Data entries

▼

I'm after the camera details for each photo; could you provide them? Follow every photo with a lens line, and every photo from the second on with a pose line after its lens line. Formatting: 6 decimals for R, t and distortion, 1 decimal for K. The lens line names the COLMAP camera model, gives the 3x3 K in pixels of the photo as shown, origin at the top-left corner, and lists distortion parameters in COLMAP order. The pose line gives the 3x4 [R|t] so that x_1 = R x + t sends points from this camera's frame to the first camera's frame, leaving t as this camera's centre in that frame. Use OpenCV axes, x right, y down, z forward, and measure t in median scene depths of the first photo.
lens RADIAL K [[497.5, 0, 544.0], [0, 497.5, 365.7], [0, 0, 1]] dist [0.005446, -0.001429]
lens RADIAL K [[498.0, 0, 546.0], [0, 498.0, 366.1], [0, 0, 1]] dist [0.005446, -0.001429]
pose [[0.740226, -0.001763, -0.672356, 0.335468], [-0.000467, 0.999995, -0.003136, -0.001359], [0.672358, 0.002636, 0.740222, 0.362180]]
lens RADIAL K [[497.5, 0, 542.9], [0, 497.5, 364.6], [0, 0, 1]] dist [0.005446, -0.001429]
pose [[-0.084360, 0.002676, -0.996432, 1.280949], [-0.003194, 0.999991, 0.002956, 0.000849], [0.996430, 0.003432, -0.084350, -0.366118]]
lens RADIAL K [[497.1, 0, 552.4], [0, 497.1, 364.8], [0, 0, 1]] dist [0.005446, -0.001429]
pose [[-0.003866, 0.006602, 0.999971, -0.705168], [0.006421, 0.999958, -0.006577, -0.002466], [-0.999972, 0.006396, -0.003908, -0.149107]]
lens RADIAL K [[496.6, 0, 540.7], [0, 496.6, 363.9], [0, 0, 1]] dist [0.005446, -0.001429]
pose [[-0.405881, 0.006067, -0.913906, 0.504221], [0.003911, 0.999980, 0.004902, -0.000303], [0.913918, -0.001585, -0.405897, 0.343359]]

▲

**YOUR OBJECTIVE**
Your task is to output all of the data above word for word.

**WRITTEN RESPONSE**
I'm after the camera details for each photo; could you provide them? Follow every photo with a lens line, and every photo from the second on with a pose line after its lens line. Formatting: 6 decimals for R, t and distortion, 1 decimal for K. The lens line names the COLMAP camera model, gives the 3x3 K in pixels of the photo as shown, origin at the top-left corner, and lists distortion parameters in COLMAP order. The pose line gives the 3x4 [R|t] so that x_1 = R x + t sends points from this camera's frame to the first camera's frame, leaving t as this camera's centre in that frame. Use OpenCV axes, x right, y down, z forward, and measure t in median scene depths of the first photo.
lens RADIAL K [[497.5, 0, 544.0], [0, 497.5, 365.7], [0, 0, 1]] dist [0.005446, -0.001429]
lens RADIAL K [[498.0, 0, 546.0], [0, 498.0, 366.1], [0, 0, 1]] dist [0.005446, -0.001429]
pose [[0.740226, -0.001763, -0.672356, 0.335468], [-0.000467, 0.999995, -0.003136, -0.001359], [0.672358, 0.002636, 0.740222, 0.362180]]
lens RADIAL K [[497.5, 0, 542.9], [0, 497.5, 364.6], [0, 0, 1]] dist [0.005446, -0.001429]
pose [[-0.084360, 0.002676, -0.996432, 1.280949], [-0.003194, 0.999991, 0.002956, 0.000849], [0.996430, 0.003432, -0.084350, -0.366118]]
lens RADIAL K [[497.1, 0, 552.4], [0, 497.1, 364.8], [0, 0, 1]] dist [0.005446, -0.001429]
pose [[-0.003866, 0.006602, 0.999971, -0.705168], [0.006421, 0.999958, -0.006577, -0.002466], [-0.999972, 0.006396, -0.003908, -0.149107]]
lens RADIAL K [[496.6, 0, 540.7], [0, 496.6, 363.9], [0, 0, 1]] dist [0.005446, -0.001429]
pose [[-0.405881, 0.006067, -0.913906, 0.504221], [0.003911, 0.999980, 0.004902, -0.000303], [0.913918, -0.001585, -0.405897, 0.343359]]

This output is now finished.